## Short problem 1
Please print the code review excerpt from "What's the scope" up to and including "would be majorAxis.".
## Short problem 2
In every one of the organism naming rows, switch "common name" to "vernacular name" and keep all other lines unchanged. Leave the pictures out.

## Excerpted passage

>>>>>

It's not needed in this scope, and in the scope where it is used the first thing that happens is that it's reinitialised, so this line is completely pointless.


for i in range(len(EdgePixel)):
    if i in ignore_indices:
        continue
    # Step 4 - Loop through all pixels a second time
    for j in range(len(EdgePixel)):
        if j in ignore_indices:
            continue
        if i != j:

This should be one of if i < j: or if j < i: because otherwise any pair of points which is rejected as a major axis will be tested a second time with the indices reversed, doubling the workload.


        xAverage, yAverage, aAverage, bAverage, orientationAverage = 0, 0, 0, 0, 0

What's the scope of these variables?


        tmp = math.sqrt(abs(math.pow(EdgePixel[i][0]-EdgePixel[j][0], 2)) + 
              abs(math.pow(EdgePixel[i][1]-EdgePixel[j][1], 2)))
        distance = int(tmp)
        # Step 4.1 - Check if the distance is "ok"
        if(distance / 2 > minR and distance / 2 < maxR):

What are those abs for? It looks like you're trying to work around a bug in the standard library, but in that case you should document the bug clearly.

Why take the sqrt? As far as I can see distance isn't used anywhere else. Since sqrt is a monotonically increasing function over the range of interest you could instead square minR and maxR once and then compare the squared distances.

FWIW distance is also not a useful name in my opinion. distanceIJ would explain which of the many distances it is, but better still would be majorAxis.


           # Step 5 - Calculate 4 parameters of the ellipse
            xMiddle     = (EdgePixel[i][0] + EdgePixel[j][0]) / 2
            yMiddle     = (EdgePixel[i][1] + EdgePixel[j][1]) / 2
            a           = tmp / 2
            if(EdgePixel[j][0] != EdgePixel[i][0]): # To prevent division by 0
                orientation = math.atan((EdgePixel[j][1]-EdgePixel[i][1])/
                                        (EdgePixel[j][0]-EdgePixel[i][0]))

<<<<<

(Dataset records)
>>>>>

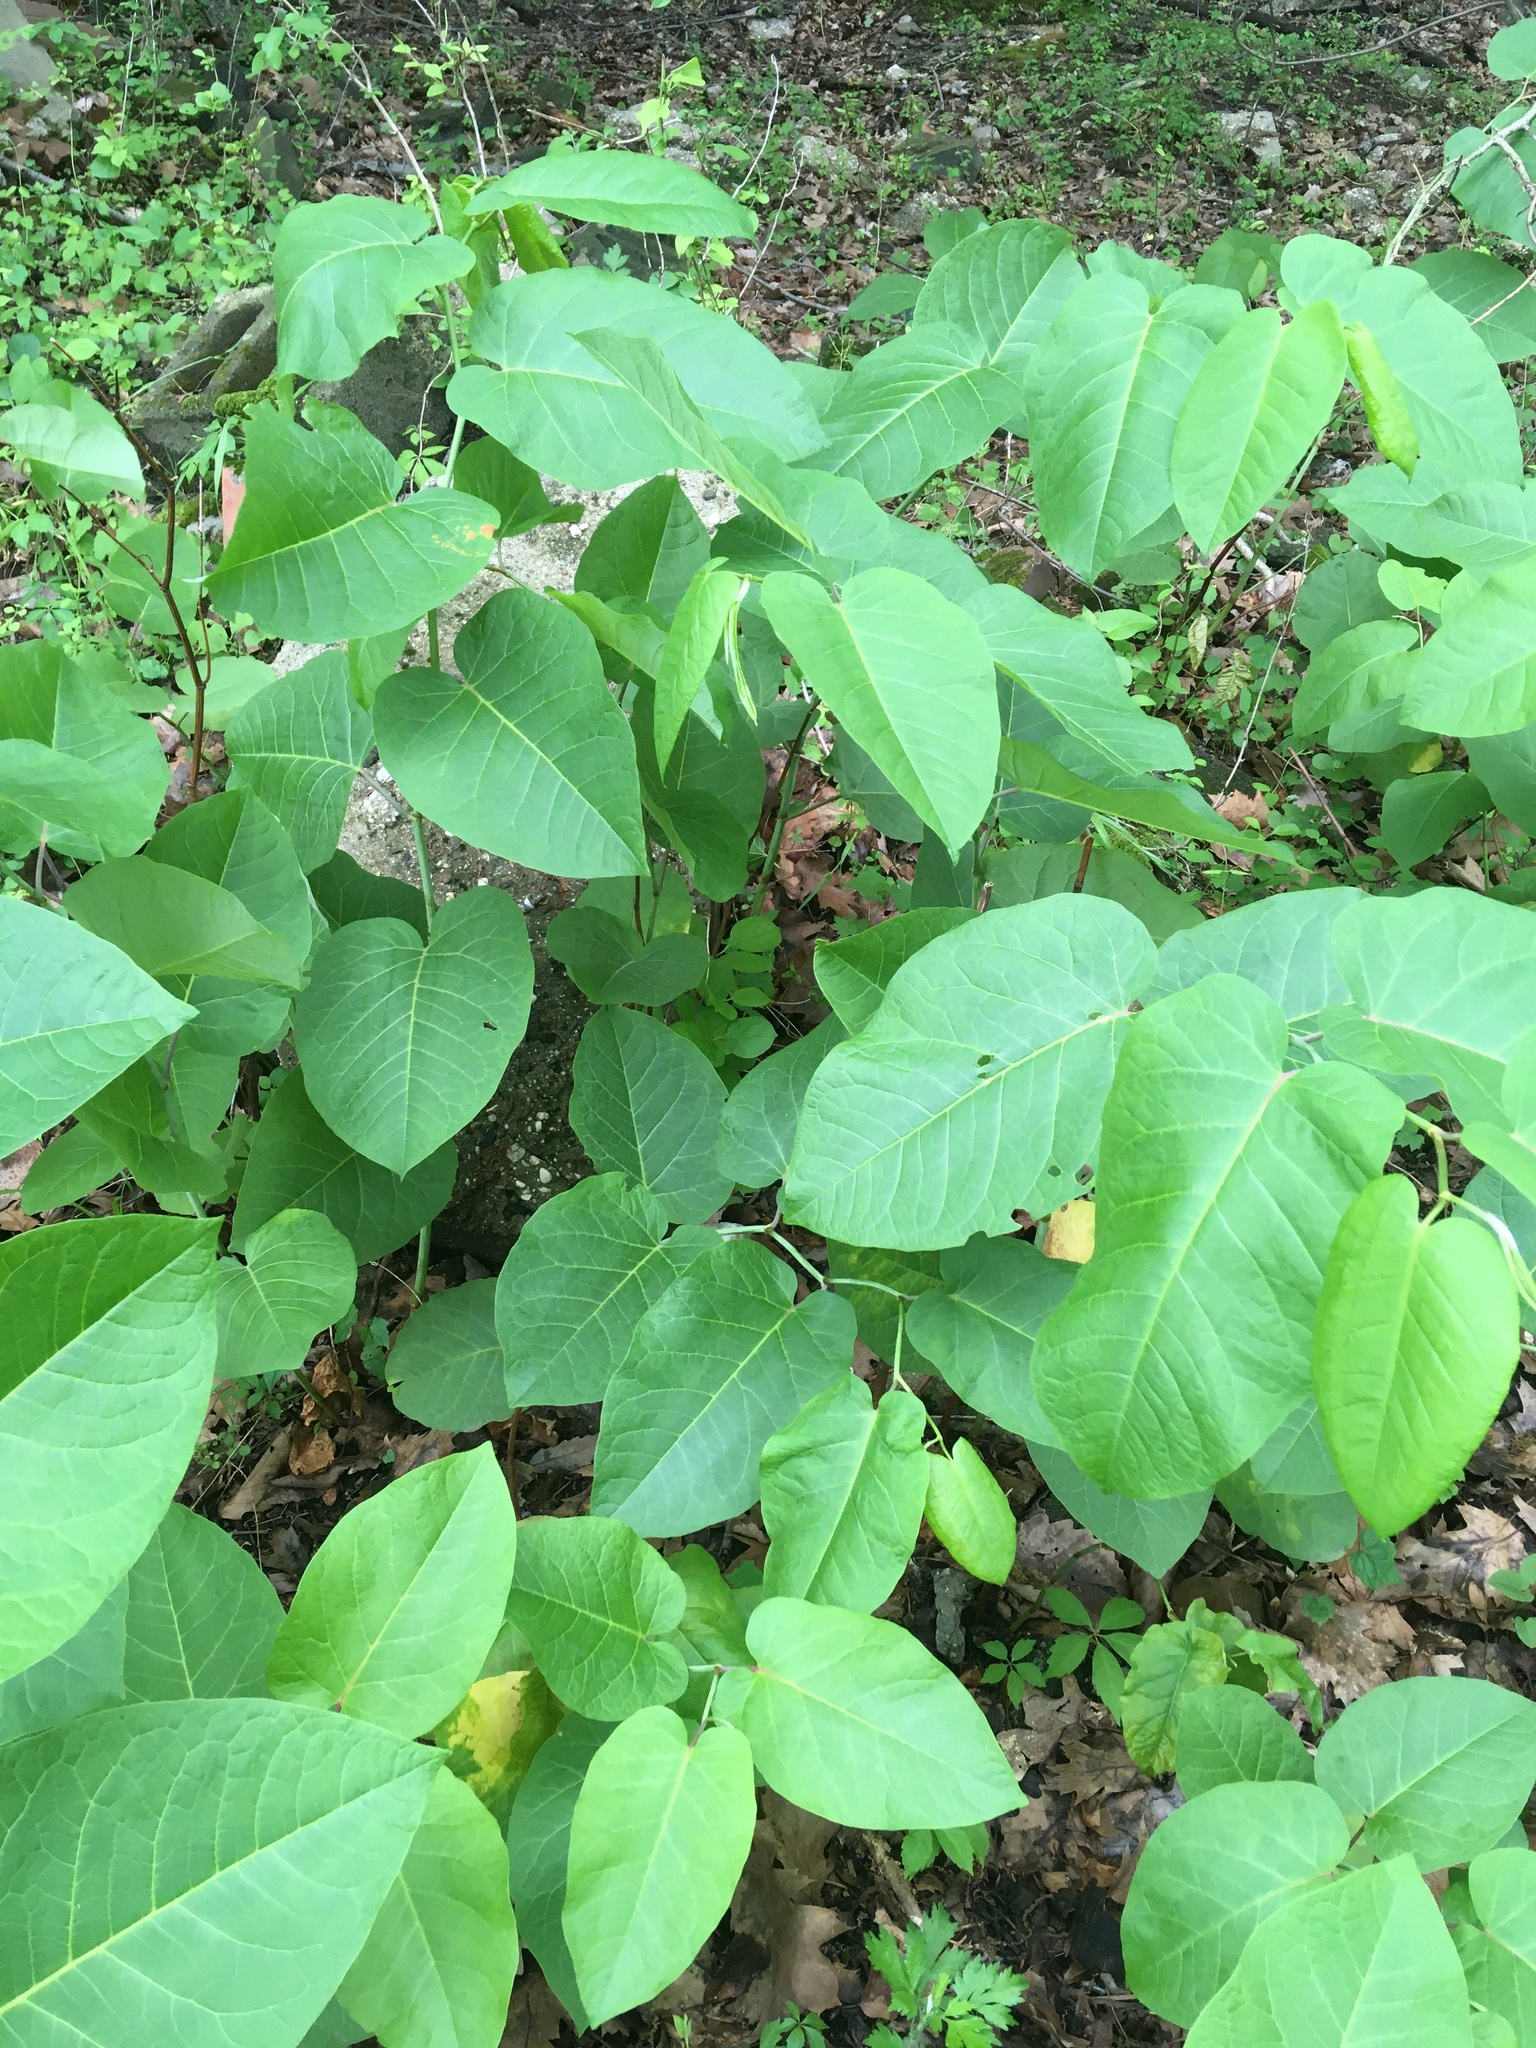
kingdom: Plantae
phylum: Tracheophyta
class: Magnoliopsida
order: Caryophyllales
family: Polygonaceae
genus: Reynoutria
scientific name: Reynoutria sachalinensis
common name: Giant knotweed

<<<<<

## Exercise result 1
What's the scope of these variables?


        tmp = math.sqrt(abs(math.pow(EdgePixel[i][0]-EdgePixel[j][0], 2)) + 
              abs(math.pow(EdgePixel[i][1]-EdgePixel[j][1], 2)))
        distance = int(tmp)
        # Step 4.1 - Check if the distance is "ok"
        if(distance / 2 > minR and distance / 2 < maxR):

What are those abs for? It looks like you're trying to work around a bug in the standard library, but in that case you should document the bug clearly.

Why take the sqrt? As far as I can see distance isn't used anywhere else. Since sqrt is a monotonically increasing function over the range of interest you could instead square minR and maxR once and then compare the squared distances.

FWIW distance is also not a useful name in my opinion. distanceIJ would explain which of the many distances it is, but better still would be majorAxis.

## Exercise result 2
kingdom: Plantae
phylum: Tracheophyta
class: Magnoliopsida
order: Caryophyllales
family: Polygonaceae
genus: Reynoutria
scientific name: Reynoutria sachalinensis
vernacular name: Giant knotweed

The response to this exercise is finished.